Researchers used samples from patients with melanoma who had received immune checkpoint inhibition as their initial therapy. Patient samples were labeled at responders or nonresponders. Whole transcriptomic analysis of these samples showed that the most differentially expressed genes by response were related to B cells and antibody production. Additionally, samples that responded well to immune checkpoint blockade had higher B-cell counts than did samples not responding well to this treatment. These B cells were present in organized tertiary lymphoid structures close to both T cells and dendritic cells. Data from melanoma samples were validated using a renal cell carcinoma cohort.

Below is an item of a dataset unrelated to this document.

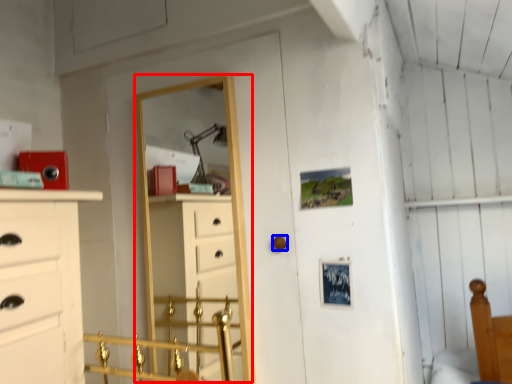
Question: Among these objects, which one is farthest to the camera, mirror (highlighted by a red box) or door handle (highlighted by a blue box)?

Choices:
 (A) mirror
 (B) door handle

Answer: (A)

The intratumoral B cells in the neoadjuvant melanoma cohort was composed of naive, class switched and unswitched memory B cells and plasma cell–like populations. There were higher frequencies of class switched memory B cells and plasma-like cells in the responsive samples than in the unresponsive samples, which had higher amounts of naive B cells. B-cell activation markers were significantly associated with response to immune checkpoint blockade.
Disclosure: The study authors’ disclosure information may be found at abstractsonline.com.